- Born: 13 August 1956 (age 69) West Bromwich, England
- Known for: Former owner of West Bromwich Albion F.C
- Predecessor: Paul Thompson
- Successor: Guochuan Lai

= Jeremy Peace =

Football chairman

Jeremy Roland Peace (born 13 August 1956) is a British businessman, and the former chairman and owner of West Bromwich Albion F.C, a professional football club in the West Midlands, England.

==Biography==
Jeremy Peace was born 13 August 1956 in West Bromwich and educated at Shrewsbury School.
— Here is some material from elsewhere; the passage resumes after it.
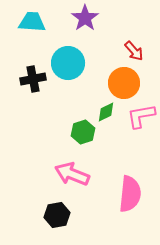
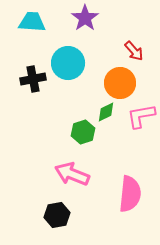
orange circle: moved 4 px left
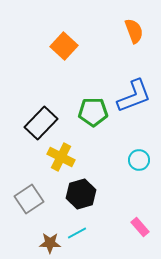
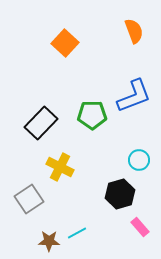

He worked in accountancy, as a stockbroker and in investment banking between 1974 and 1983. Until 1991, he was a major shareholder and director of Morland Securities PLC (later renamed Access Satellite International PLC) and then of Sangers Photographics PLC (later renamed Quadrant Group PLC).

Since that time, Peace has been a director and/or shareholder in various public limited companies, namely South Country Homes, Thomas Potts, London Town, e-primefinancial, EP&F Capital, Galahad Capital, Camelot Capital and formerly West Bromwich Albion F.C.

==West Bromwich Albion==
Peace joined the board of West Bromwich Albion as a non-executive director on 8 December 2000, and became chairman in June 2002, following the resignation of Paul Thompson. The Company was taken private in 2005, with him owning a majority shareholding.

On 31 May 2013, Peace transferred his 59.9 per cent shareholding in West Bromwich Albion Group Limited to a new company, West Bromwich Albion Holdings Limited. Peace was the sole director of West Bromwich Albion Holdings Limited and owned 100% of the new company. The Companies House return for West Bromwich Albion Holdings Limited dated 10 June 2015 shows that whilst Peace owned 100% of the Ordinary Share Capital, a new class of "A" Ordinary Shares has been created. Kappa Limited owns 12,500 of these shares, and is the sole shareholder in this class.

In August 2016 Peace finalised a deal with Chinese businessman Guochuan Lai to sell West Bromwich Albion for a figure believed to be in the region of £150m to £200m. Peace's role as chairman was taken up by former Blackburn Rovers chairman John Williams. However, Peace agreed to stay at Albion for the 2016–17 Premier League season, in an advisory capacity.